» **Saved data entries**
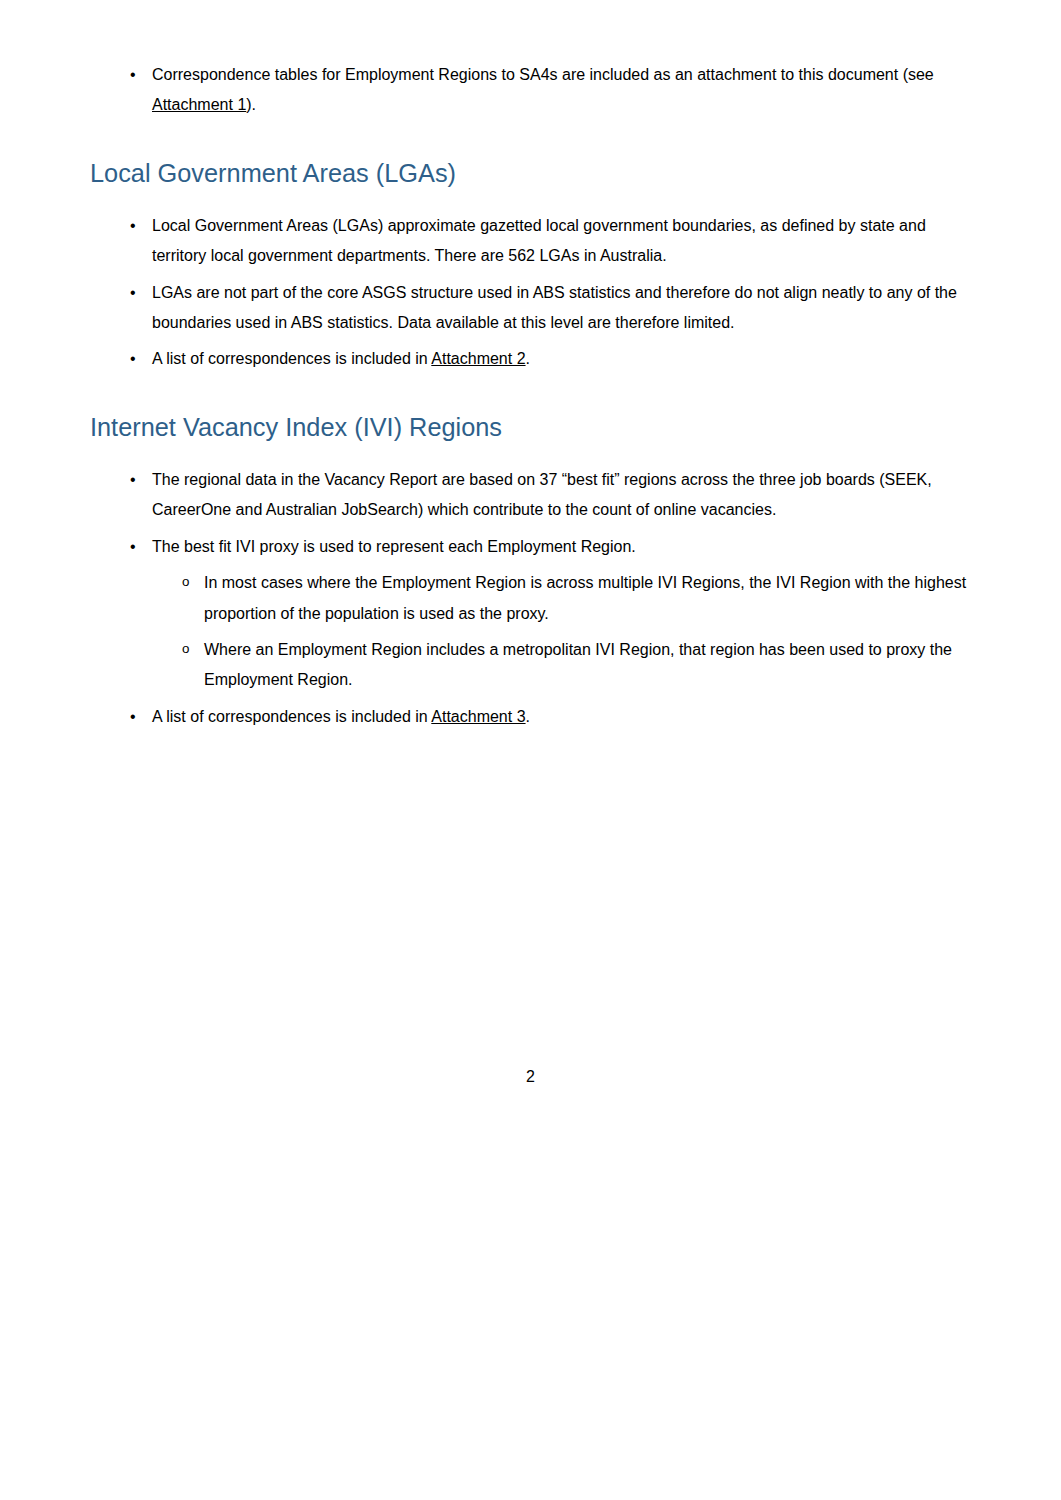Correspondence tables for Employment Regions to SA4s are included as an attachment to this document (see Attachment 1).
Local Government Areas (LGAs)
Local Government Areas (LGAs) approximate gazetted local government boundaries, as defined by state and territory local government departments. There are 562 LGAs in Australia.
LGAs are not part of the core ASGS structure used in ABS statistics and therefore do not align neatly to any of the boundaries used in ABS statistics. Data available at this level are therefore limited.
A list of correspondences is included in Attachment 2.
Internet Vacancy Index (IVI) Regions
The regional data in the Vacancy Report are based on 37 “best fit” regions across the three job boards (SEEK, CareerOne and Australian JobSearch) which contribute to the count of online vacancies.
The best fit IVI proxy is used to represent each Employment Region.
In most cases where the Employment Region is across multiple IVI Regions, the IVI Region with the highest proportion of the population is used as the proxy.
Where an Employment Region includes a metropolitan IVI Region, that region has been used to proxy the Employment Region.
A list of correspondences is included in Attachment 3.
2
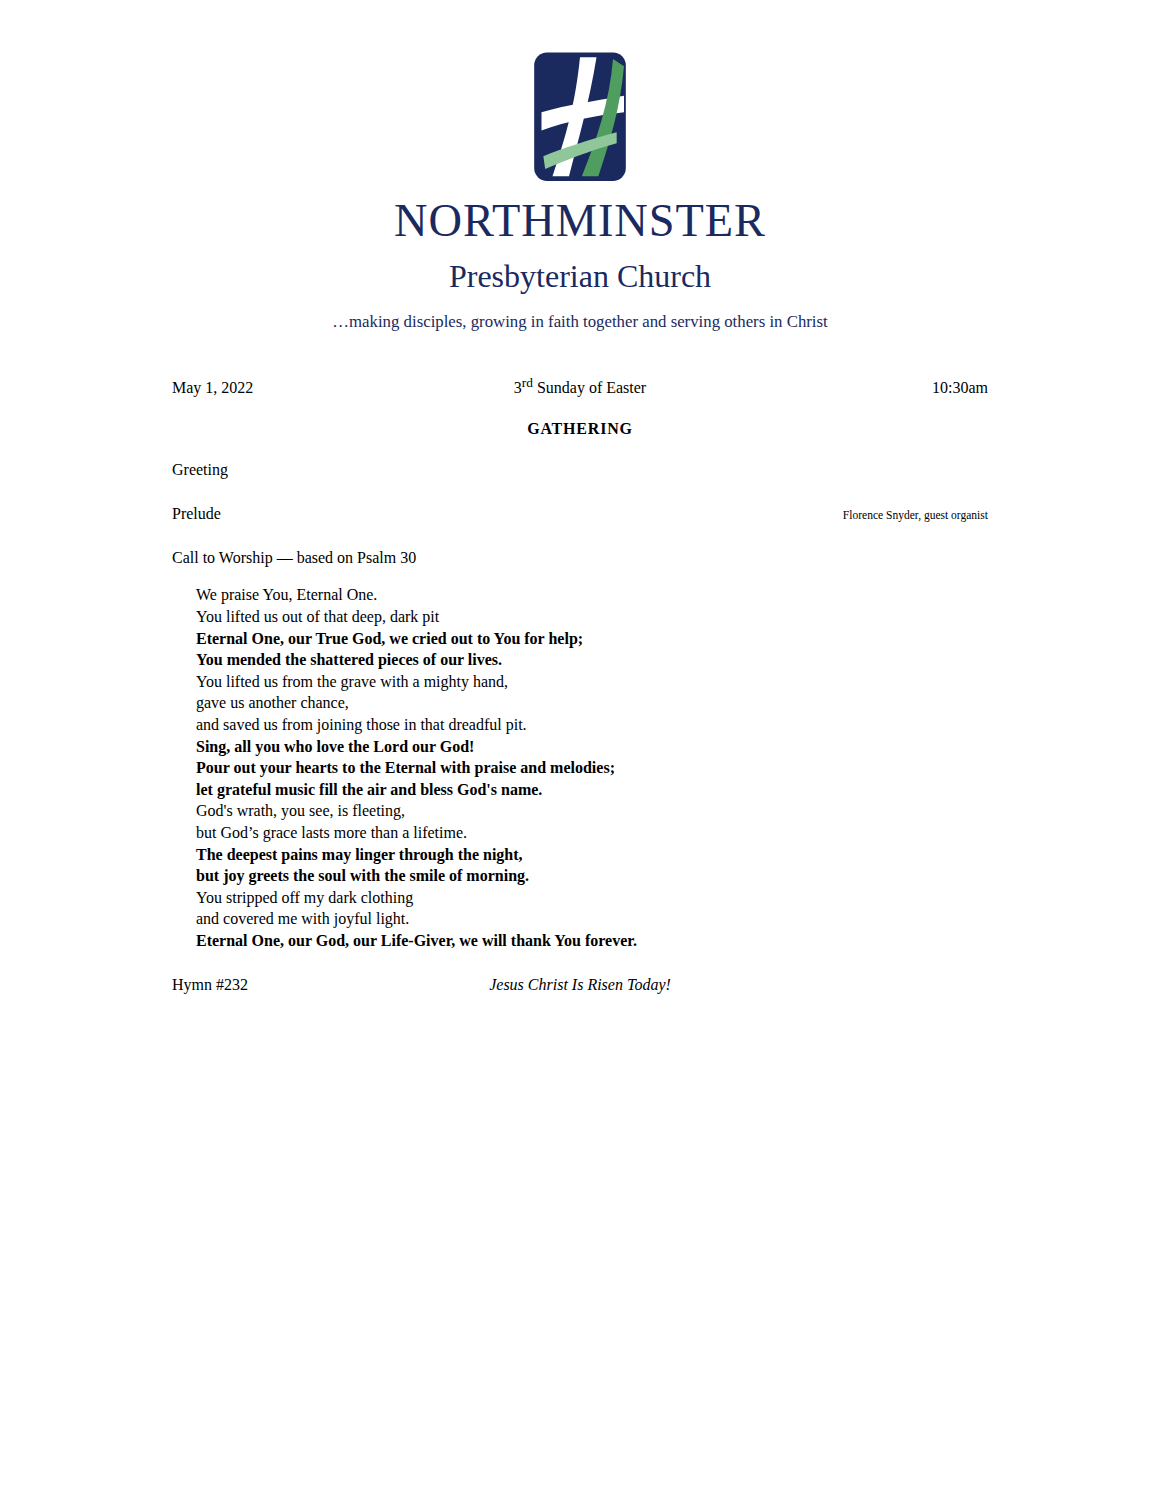Northminster
Presbyterian Church
…making disciples, growing in faith together and serving others in Christ
May 1, 2022 3rd Sunday of Easter 10:30am
GATHERING
Greeting
Prelude Florence Snyder, guest organist
Call to Worship — based on Psalm 30
We praise You, Eternal One.
You lifted us out of that deep, dark pit
Eternal One, our True God, we cried out to You for help;
You mended the shattered pieces of our lives.
You lifted us from the grave with a mighty hand,
gave us another chance,
and saved us from joining those in that dreadful pit.
Sing, all you who love the Lord our God!
Pour out your hearts to the Eternal with praise and melodies;
let grateful music fill the air and bless God's name.
God's wrath, you see, is fleeting,
but God’s grace lasts more than a lifetime.
The deepest pains may linger through the night,
but joy greets the soul with the smile of morning.
You stripped off my dark clothing
and covered me with joyful light.
Eternal One, our God, our Life-Giver, we will thank You forever.
Hymn #232 Jesus Christ Is Risen Today!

» **Work order**
Give only the number of lines in the entries that contain "praise".

» **Written reply**
2